Oncology Learning Network: What existing data led you and your co-investigators to conduct this reasearch?

Dr Portell: We know that bendamustine and obinutuzumab is a reasonable treatment option for high tumor burden FL from the GALLIUM data.

We wanted to see if we could improve on the response rate, but with the addition of venetoclax, which has been shown in preclinical models to have synergy with chemotherapy.

We went forward with a phase 2 study to combine venetoclax with bendamustine and obinutuzumab for patients who need chemotherapy with FL.

OLN: Could you briefly describe the study and its findings?

Dr Portell: The study added venetoclax to bendamustine and obinutuzumab. Venetoclax was given at 800 mg for 10 days with each cycle of chemotherapy--not continuous and a higher dose than usually is given with other standard treatments.

We initially gave venetoclax with the first cycle, but saw a high degree of tumorlysis syndrome, laboratory evidence of tumorlysis syndrome. Then we modified the study so that it was only given during the second cycle and onward.

The study found a very good (complete response) CR rate of 73% with a response rate of 92%. Rhe progression free survival (PFS) curves with the early estimate looked very good. However, the study did have a high incidence of opportunistic infections, which we think is more related to T cell depletion from the regimen, though we don't have T cell subsets to evaluate for on the study.

We actually think that the study, while having a very good response rate, is a little bit too toxic for this patient population to move forward as it's currently designed.

OLN: Were any of the outcomes particulary surprising?

Dr Portell: We were a bit surprised at the T cell toxicity, to be honest with you. While there's been some kind of circumstantial evidence of some T cell depletion with bendamustine-based chemotherapy, we didn't expect the addition of venetoclax to be quite so toxic.

Now it's a bit of a hypothesis that it's T cell that's causing these issues.
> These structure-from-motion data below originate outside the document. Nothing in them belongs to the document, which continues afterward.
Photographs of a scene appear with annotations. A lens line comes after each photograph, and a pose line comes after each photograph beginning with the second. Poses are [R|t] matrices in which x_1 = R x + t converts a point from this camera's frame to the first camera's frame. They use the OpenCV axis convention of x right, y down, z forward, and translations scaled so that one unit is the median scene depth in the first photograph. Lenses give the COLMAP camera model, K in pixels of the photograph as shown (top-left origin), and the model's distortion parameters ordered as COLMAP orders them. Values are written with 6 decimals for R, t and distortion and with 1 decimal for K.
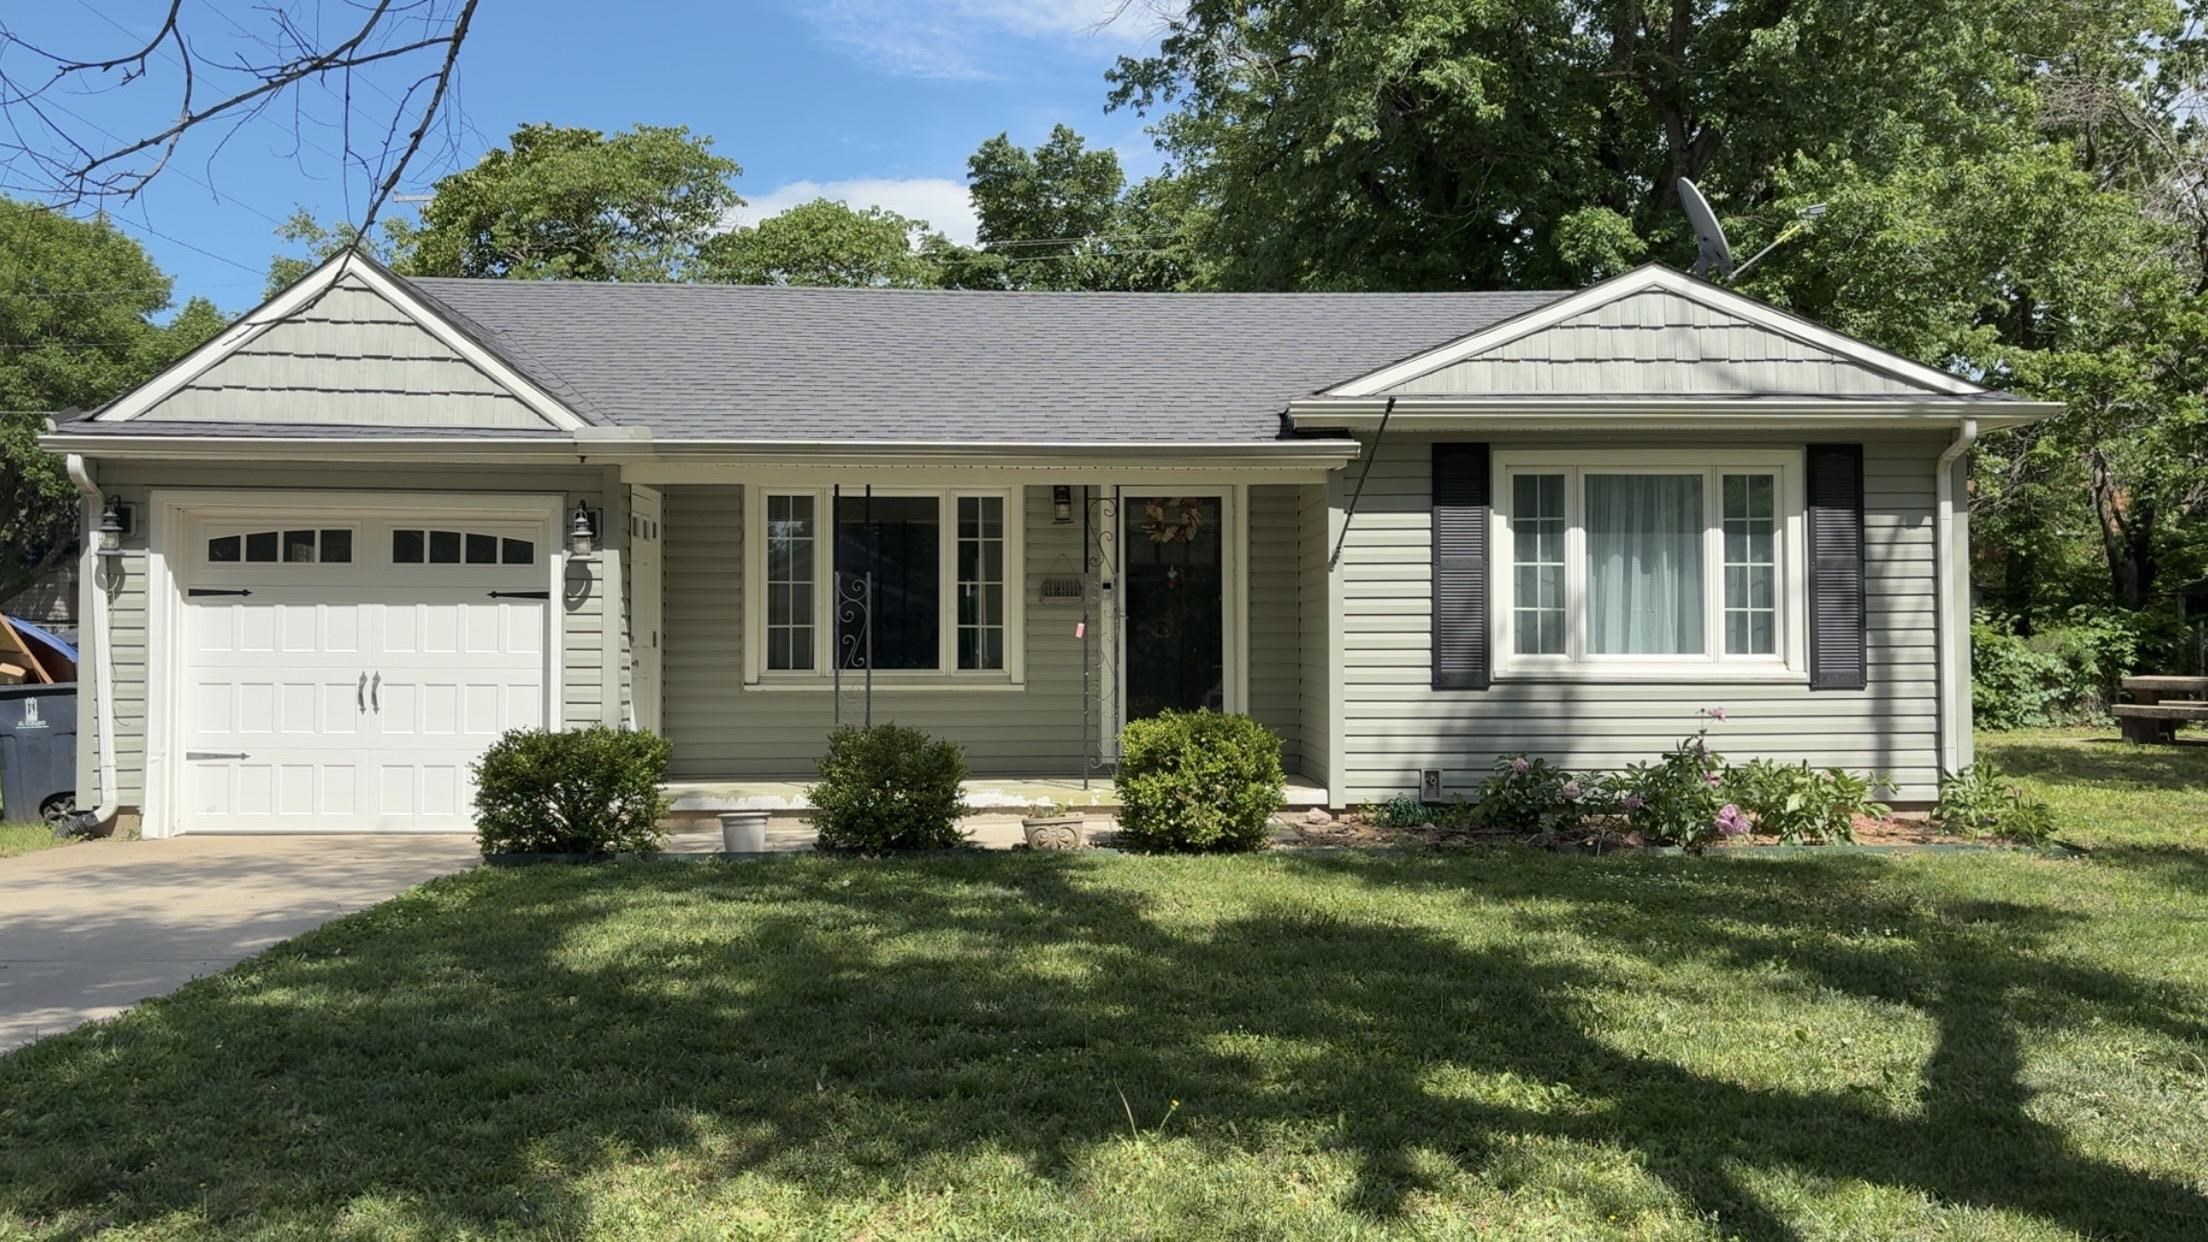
lens RADIAL K [[1778.2, 0, 1094.7], [0, 1778.2, 622.6], [0, 0, 1]] dist [0.076421, -0.092608]
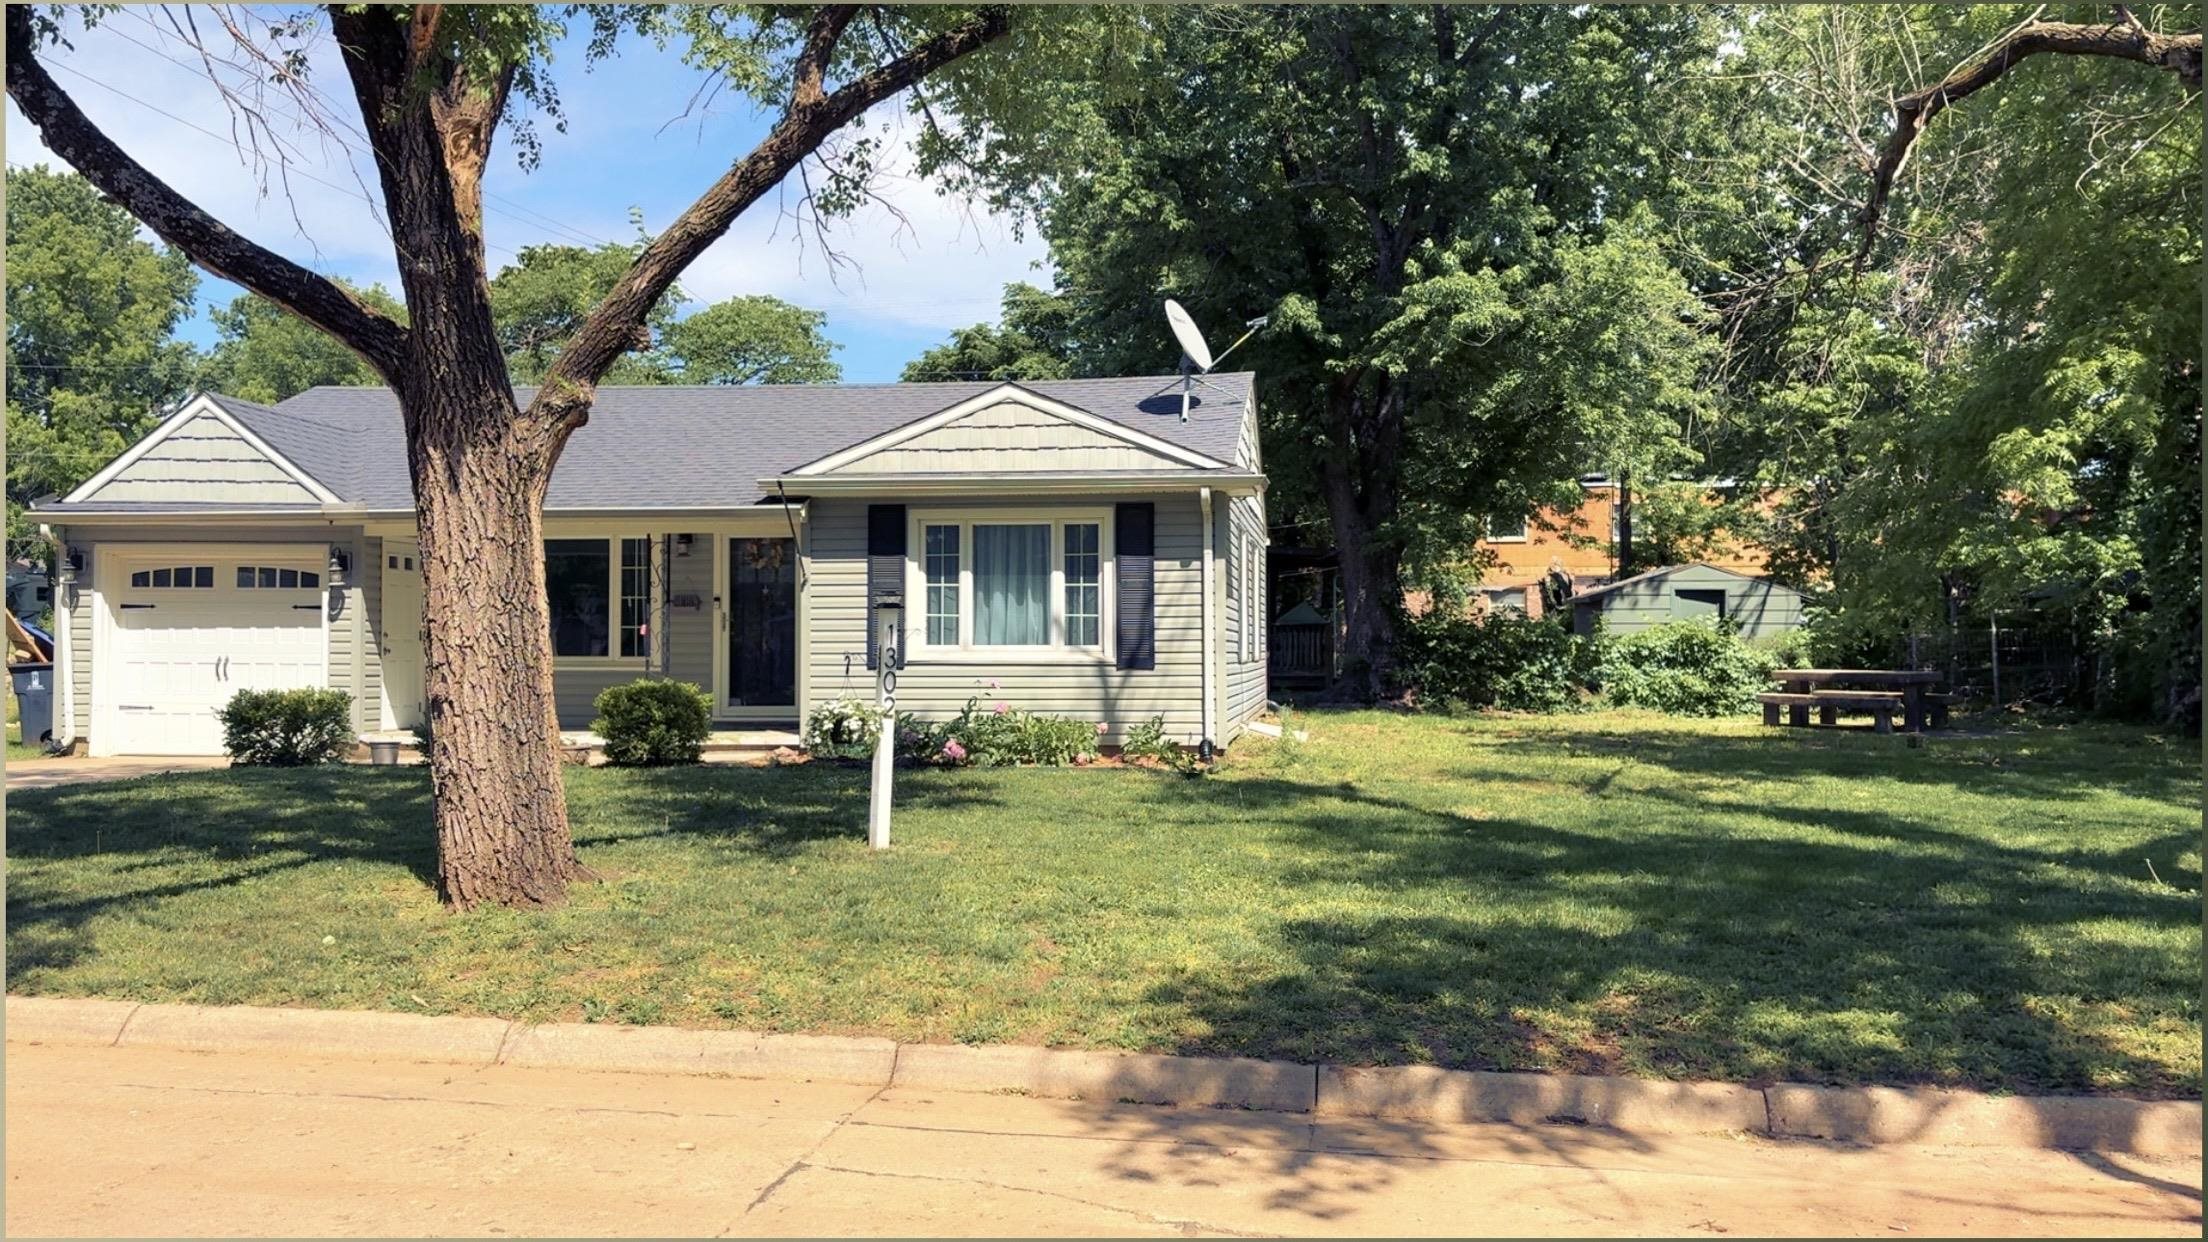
lens RADIAL K [[1778.2, 0, 1096.7], [0, 1778.2, 621.8], [0, 0, 1]] dist [0.076421, -0.092608]
pose [[0.985713, -0.000961, -0.168429, 0.627259], [0.000690, 0.999998, -0.001670, 0.000368], [0.168431, 0.001530, 0.985712, -0.444876]]
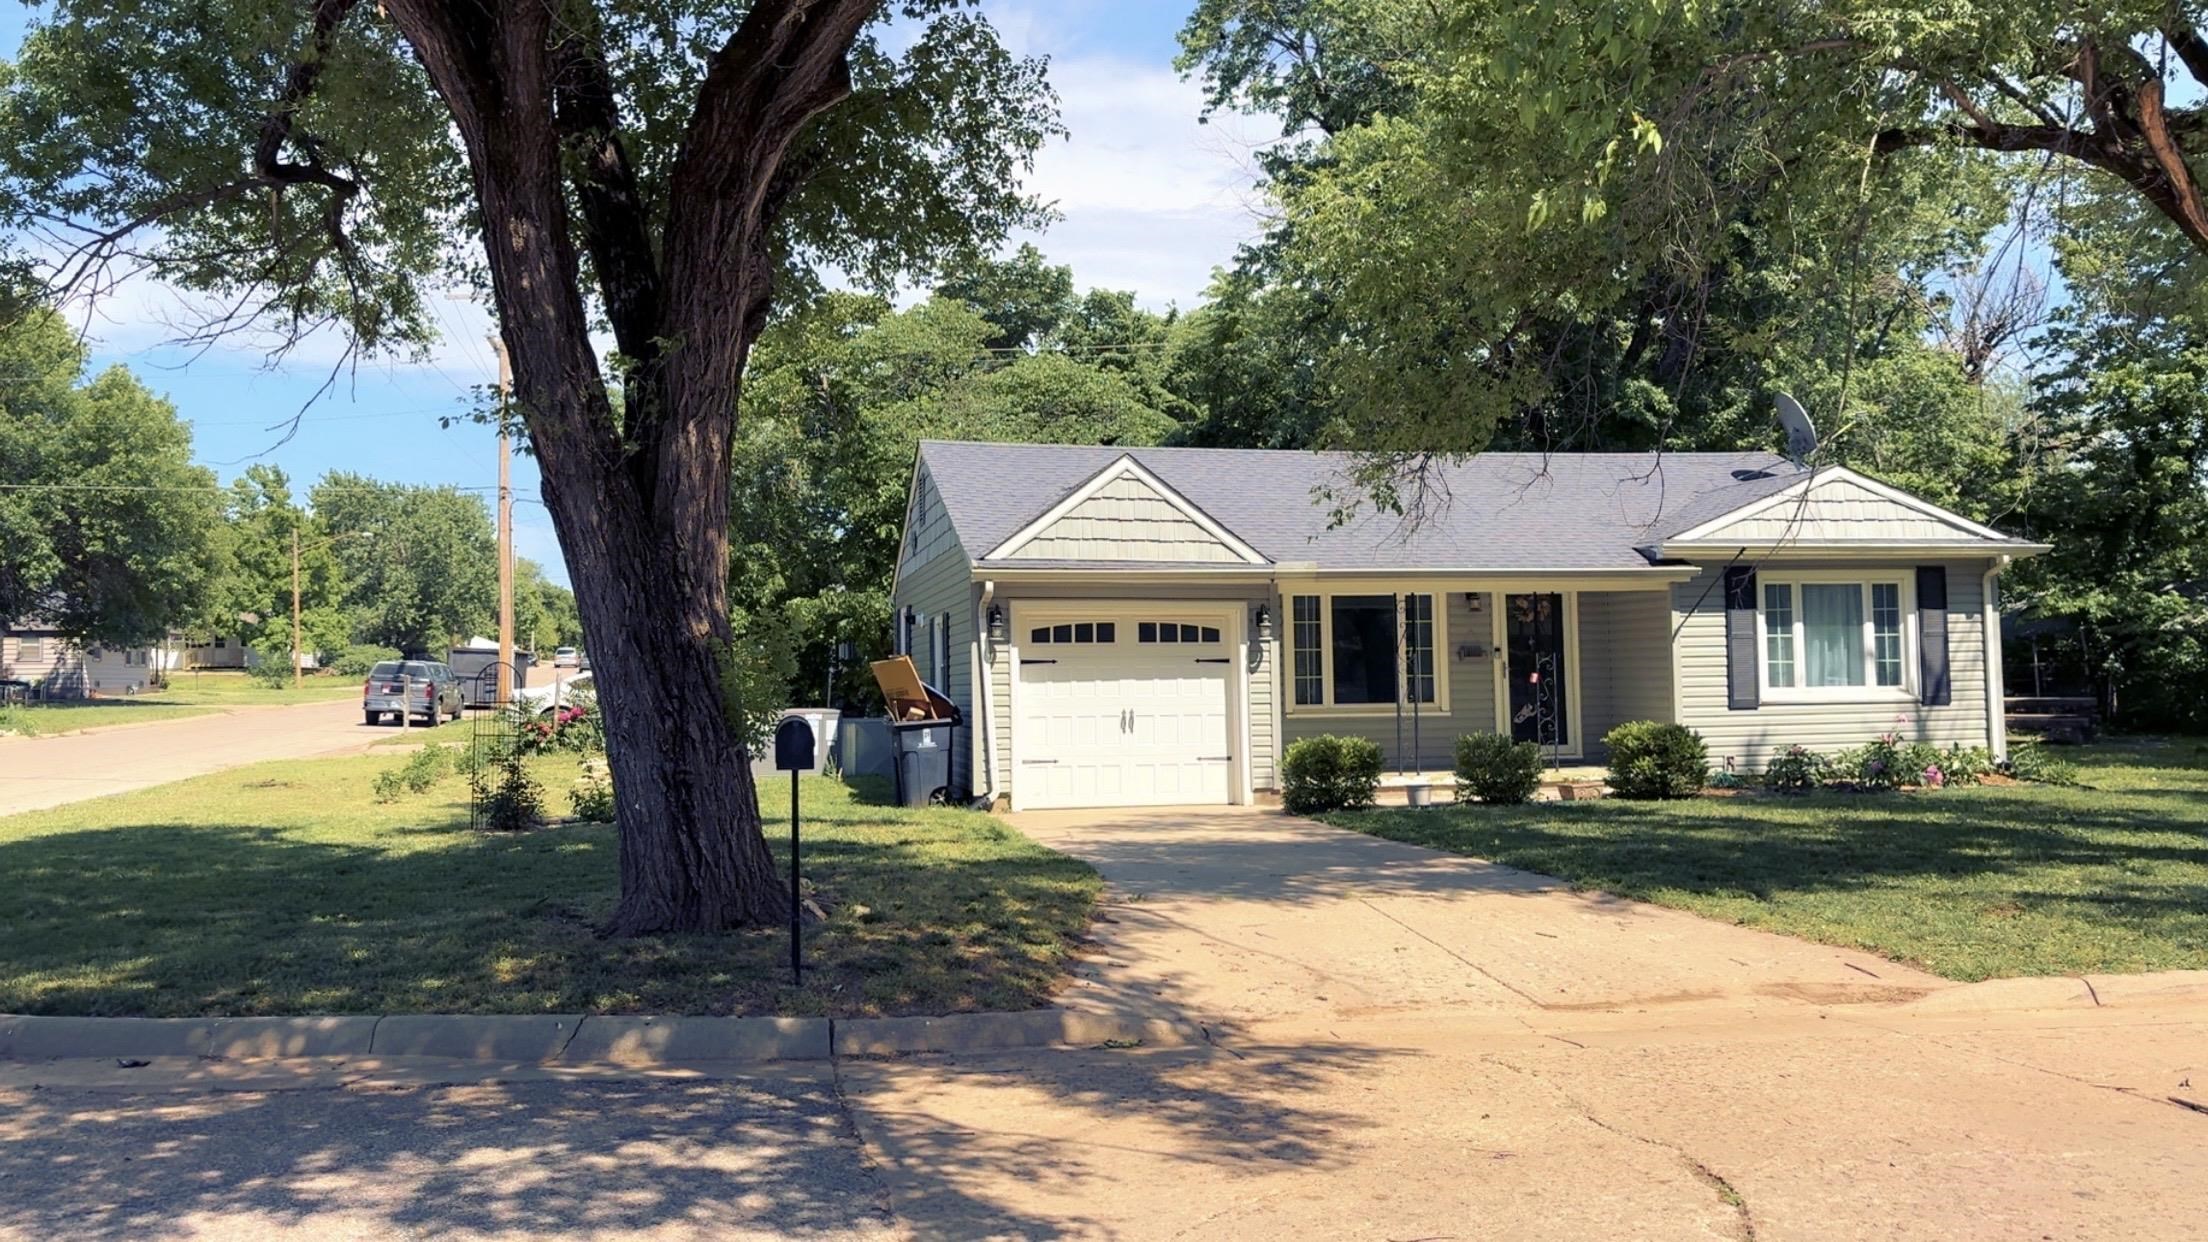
lens RADIAL K [[1778.2, 0, 1094.9], [0, 1778.2, 622.4], [0, 0, 1]] dist [0.076421, -0.092608]
pose [[0.983792, -0.009332, 0.179071, -0.718458], [0.013329, 0.999688, -0.021133, -0.017735], [-0.178818, 0.023177, 0.983609, -0.598658]]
We did very carefully evaluate for T cell toxicity, particularly in the maintenance phase of the study with evaluating for hypogammaglobulinemia and not pursuing maintenance if there was significant amount of hypogammaglobulinemia or increased infections.

We saw some very typical infections that are T cell mediated, like PJP pneumonia, CMV, encephalitis, BK nephropathy, that we don't typically see which is T cell depletion. I think that was a pretty surprising finding from the study.

OLN: What are the possible real-world applications of these findings in clinical practice?

Dr Portell: I think, at least for me, it gives me significant pause to think about patients going forward with maintenance strategies after bendamustine and being careful with infectious toxicities, particularly in the era of COVID and the COVID pandemic.

I think we need to be careful to not overly lymphodeplete or overly immunosuppress our patients, though adequately treat their lymphoma. It's a fine line to find.

I do think that there is some opportunities for the combination, could we use Rituxan (rituximab) instead of obinutuzumab? Do we need such a high dose of venetoclax? Could the toxicity profile be different in a different lymphoma? I think those are all things that we can consider with the combination in the future.

OLN: Do you and your co-investigators intend to expand upon this research? If so, what will be your next steps?

Dr Portell: We are not going to continue the study of this combination in FL. These are patients that are very well treated with multiple different agents and the degree of toxicity that we saw is just not worth the perceived response benefit.

We are going to continue to follow patients and maybe we'll see some differences in PFS that may change our mind. But at the current time, we think that the toxicity is not quite worth it.

We are evaluating the combination in mantle cell lymphoma (MCL), where the toxicity may actually be worth the benefit and response, with a disease that's a bit more aggressive. But we're also changing the backbone and not using obinutuzumab, but using rituximab instead. We're kind of shifting the treatment, the combination into a slightly different disease and kind of changing the paradigm a bit so it's not quite as toxic.